Despite some uncertainty about how to move forward without John, the band started to rehearse again, and Lehman eventually brought her collection of personal, raw songs, to the group—Rudy Villarreal, Darwin Smith, Andrew Pressman, and Derek Morris. “Because we had shared this deeply sad experience together, they just understood,” she says. After deciding to record the new songs in a studio, the band ambitiously contacted producer John Congleton. Flattered, but completely booked, Congleton referred Carry Illinois to producer and musician John Vanderslice, who runs Tiny Telephone studio in Oakland. Vanderslice has a reputation as a studio whiz and has worked with a slate of well-known artists, including Spoon and St. Vincent.
Spending a week or so holed up together in the studio solidified a new level of trust and camaraderie for Carry Illinois. “We were really working as a team,” Lehman comments, adding that the sessions felt “less rushed” than ever before. The result, a new EP called Garage Sale emphasizes mellow keys and guitar arrangements centered around Lehman’s wavering, pensive vocals. On the record’s strengths, Lehman says “it’s the truest songwriting [she’s] done.”

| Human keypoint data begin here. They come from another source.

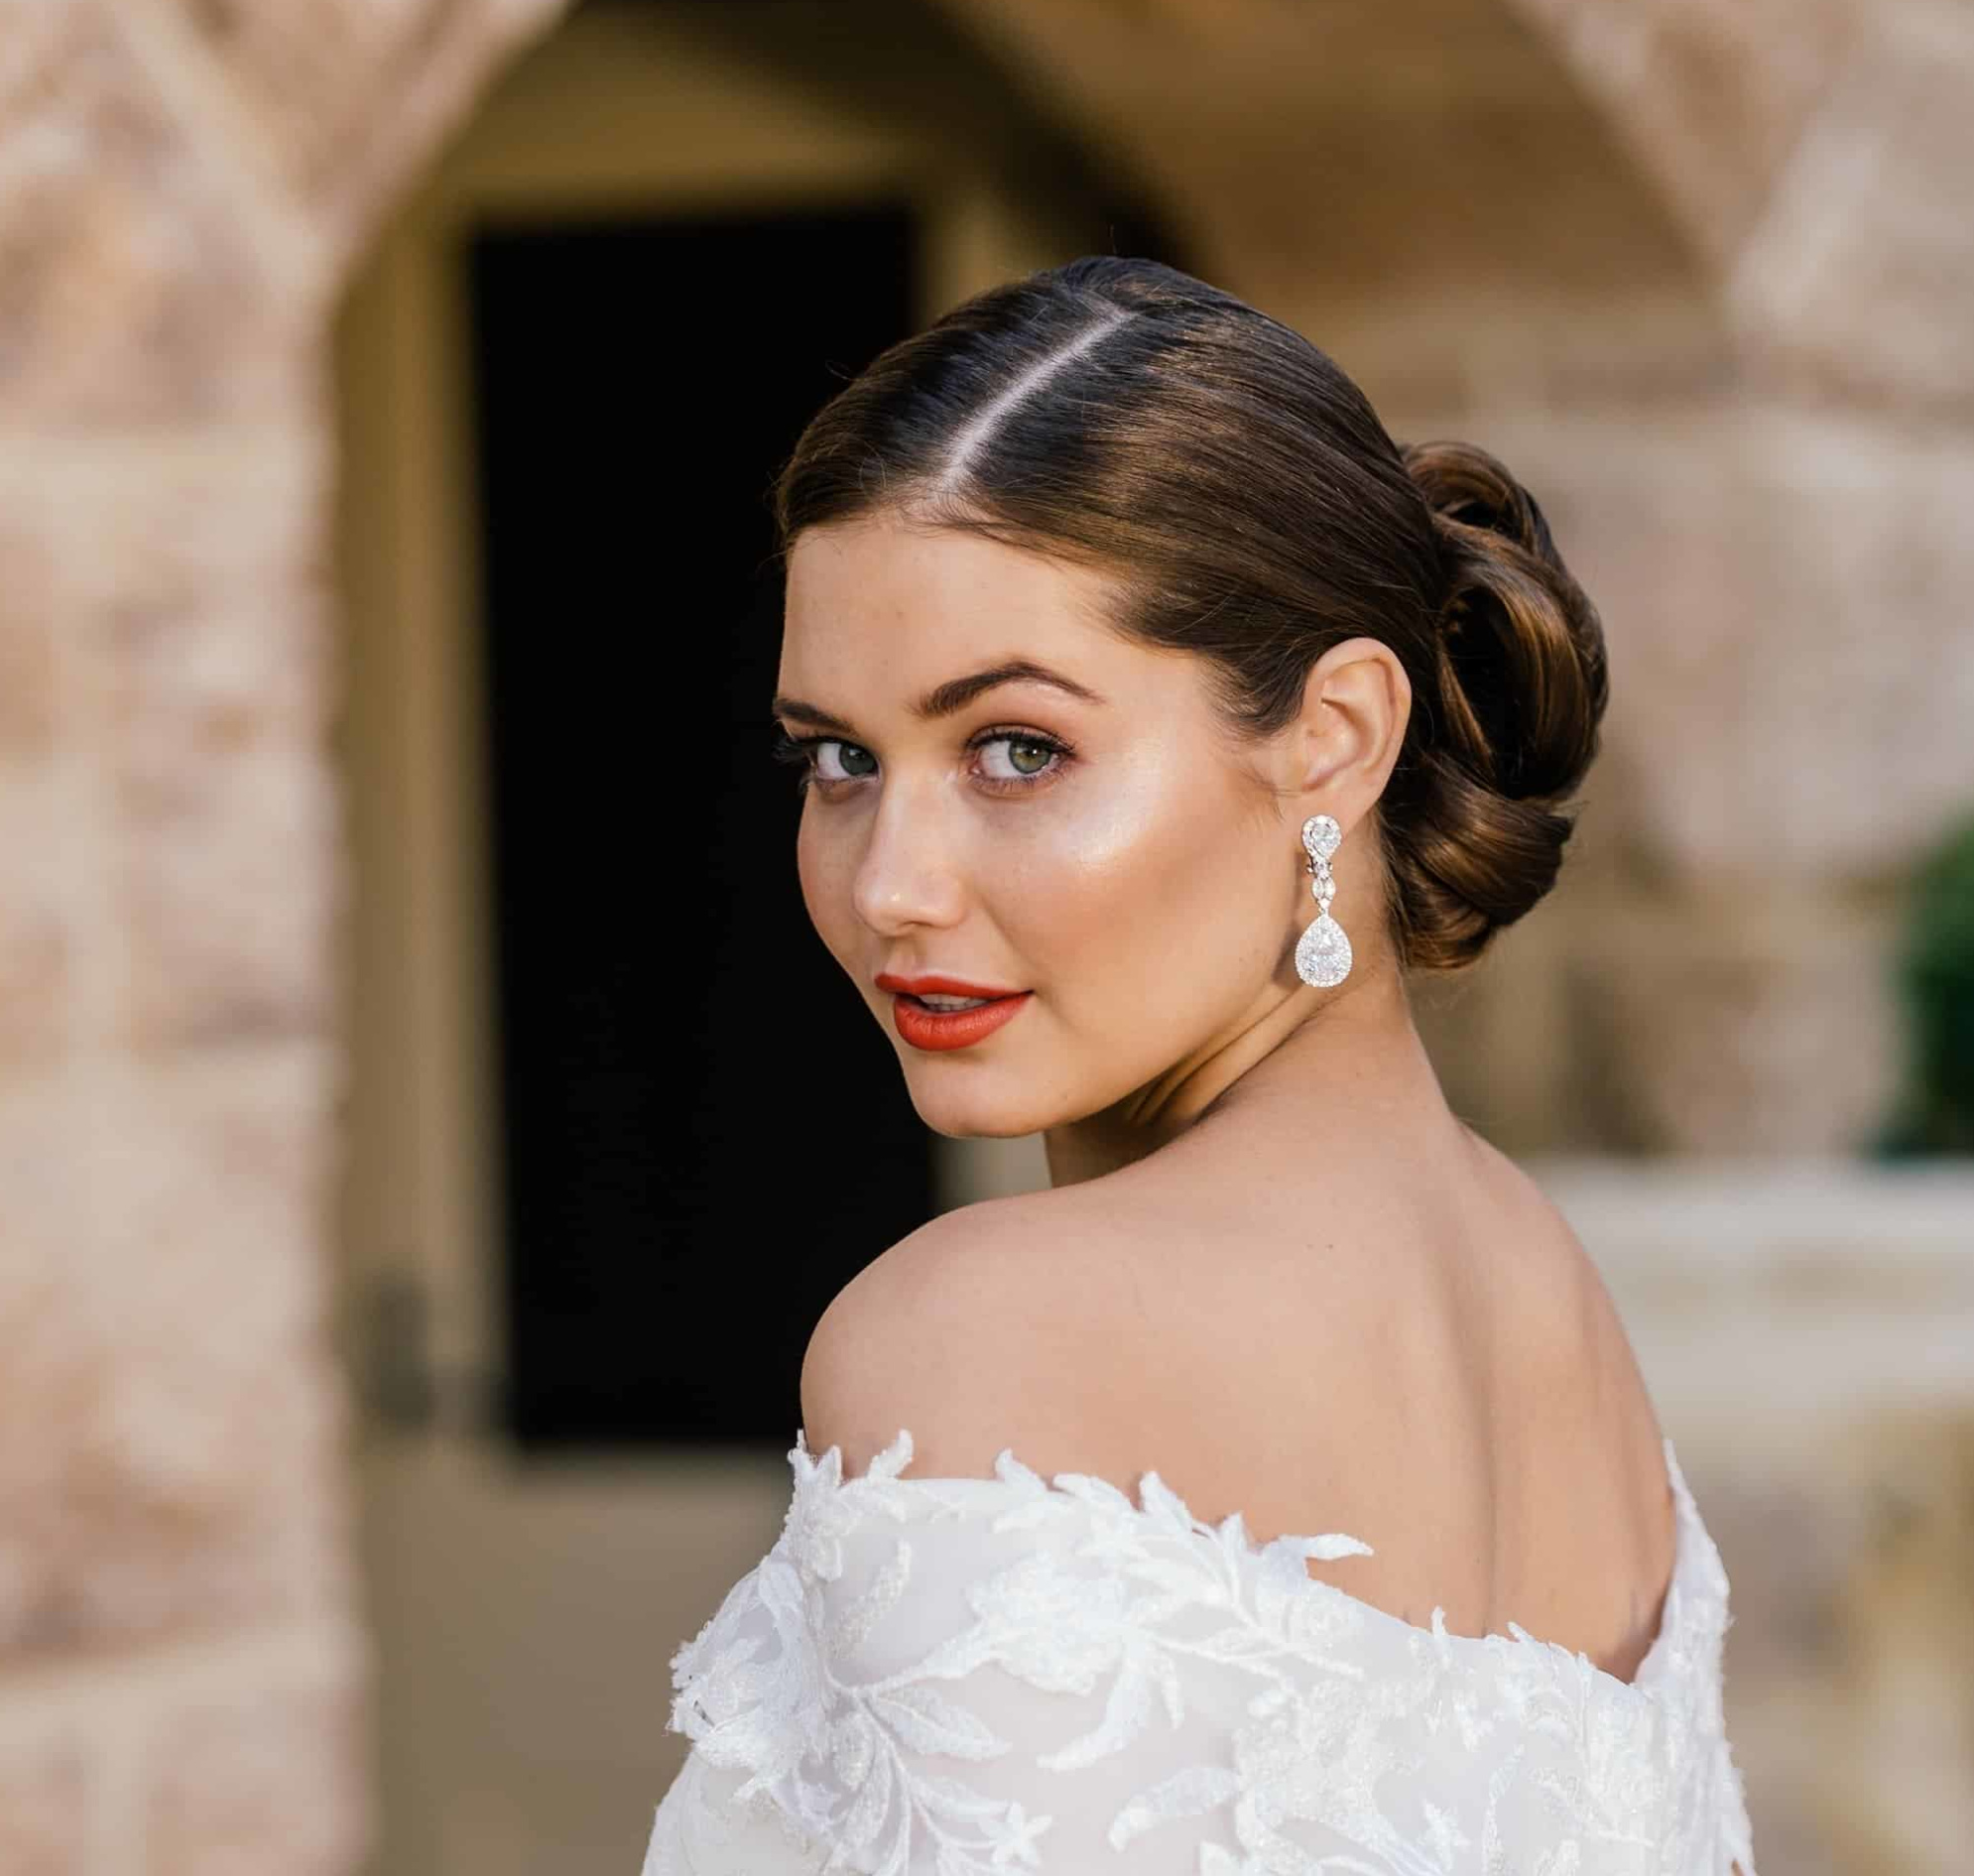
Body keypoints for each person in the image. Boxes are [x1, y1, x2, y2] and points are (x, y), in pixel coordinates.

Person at [642, 256, 1757, 1874]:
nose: (891, 882)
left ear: (1334, 736)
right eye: (839, 759)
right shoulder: (1561, 1313)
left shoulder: (981, 1334)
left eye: (1017, 749)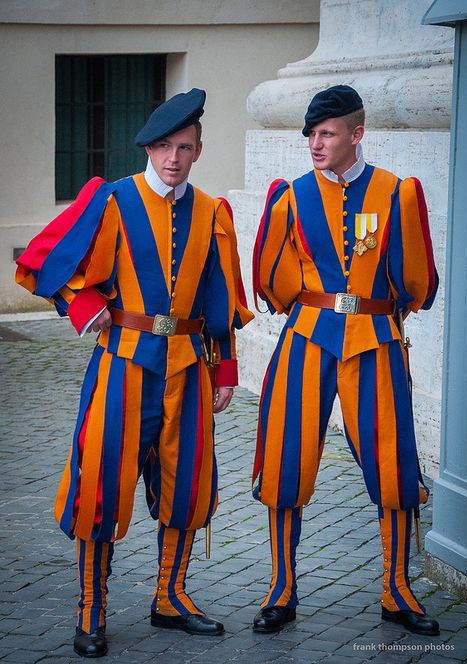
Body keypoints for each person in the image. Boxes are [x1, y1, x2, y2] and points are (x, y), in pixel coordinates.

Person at [16, 88, 253, 657]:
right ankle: (91, 610)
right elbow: (44, 259)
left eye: (186, 147)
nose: (174, 158)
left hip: (191, 369)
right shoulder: (113, 200)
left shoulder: (212, 213)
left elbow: (219, 298)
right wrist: (81, 305)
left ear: (198, 150)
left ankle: (170, 596)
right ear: (149, 147)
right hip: (122, 364)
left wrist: (224, 374)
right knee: (101, 484)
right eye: (165, 146)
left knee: (189, 484)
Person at [251, 85, 440, 636]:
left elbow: (417, 281)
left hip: (375, 341)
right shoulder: (290, 196)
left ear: (357, 134)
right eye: (311, 133)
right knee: (287, 459)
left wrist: (381, 315)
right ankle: (281, 590)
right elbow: (272, 276)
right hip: (307, 340)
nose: (315, 143)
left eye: (327, 133)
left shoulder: (397, 192)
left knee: (393, 463)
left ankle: (396, 590)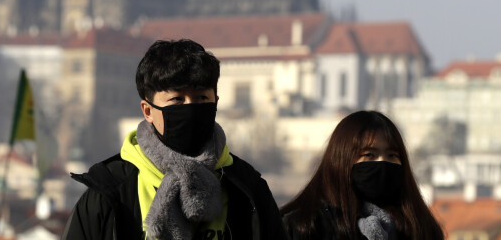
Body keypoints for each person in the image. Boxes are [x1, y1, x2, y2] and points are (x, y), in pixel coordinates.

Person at [61, 39, 284, 240]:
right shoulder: (109, 193)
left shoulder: (248, 189)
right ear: (147, 111)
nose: (190, 107)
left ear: (215, 102)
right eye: (177, 99)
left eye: (201, 98)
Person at [280, 110, 443, 240]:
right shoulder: (304, 226)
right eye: (369, 155)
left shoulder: (421, 228)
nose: (382, 162)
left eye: (392, 155)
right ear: (342, 160)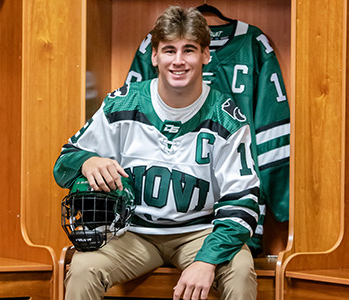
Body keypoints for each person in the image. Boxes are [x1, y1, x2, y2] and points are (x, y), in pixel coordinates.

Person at [53, 6, 259, 300]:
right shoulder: (122, 104)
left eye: (188, 50)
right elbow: (63, 162)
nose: (178, 61)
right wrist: (88, 160)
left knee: (239, 271)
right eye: (168, 50)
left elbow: (244, 202)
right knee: (84, 268)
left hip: (200, 234)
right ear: (154, 56)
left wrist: (206, 260)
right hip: (130, 232)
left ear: (205, 55)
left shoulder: (227, 117)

A year removed from Winsor’s death, Lehman focuses on a new question: “How do I keep his memory going through my music?” Although the songs on Garage Sale chronicle Lehman’s personal experience with trauma, she hopes the songs are universally accessible and reach out to anyone processing a painful experience. She cites one of her ultimate goals as “being able to connect to people on a really human level with music.”